▶ [Directions for this task]
All lines in the records below from the line with "arrierefreiheitserklärung" through the line with "Description" are to be given again exactly, both ends included; the pictures are to be left out.

▶ [Records shown]
====

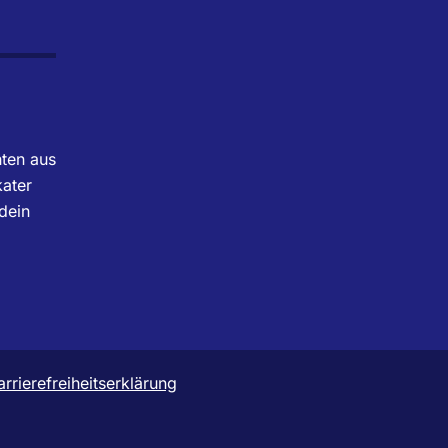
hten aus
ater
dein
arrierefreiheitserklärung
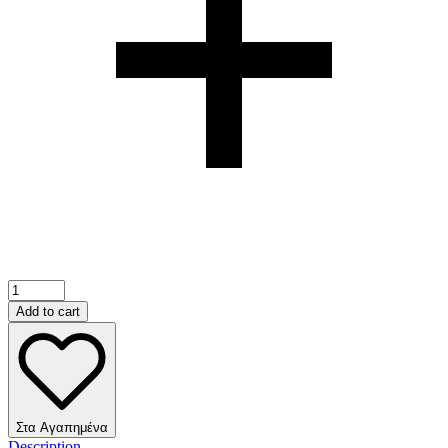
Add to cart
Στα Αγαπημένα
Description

====

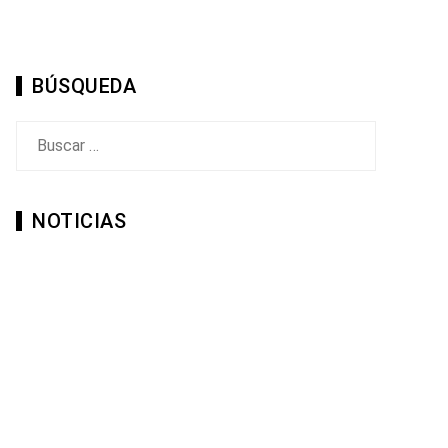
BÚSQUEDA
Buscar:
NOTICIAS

====

▶ [Solution to the exercise]
arrierefreiheitserklärung
Add to cart
Στα Αγαπημένα
Description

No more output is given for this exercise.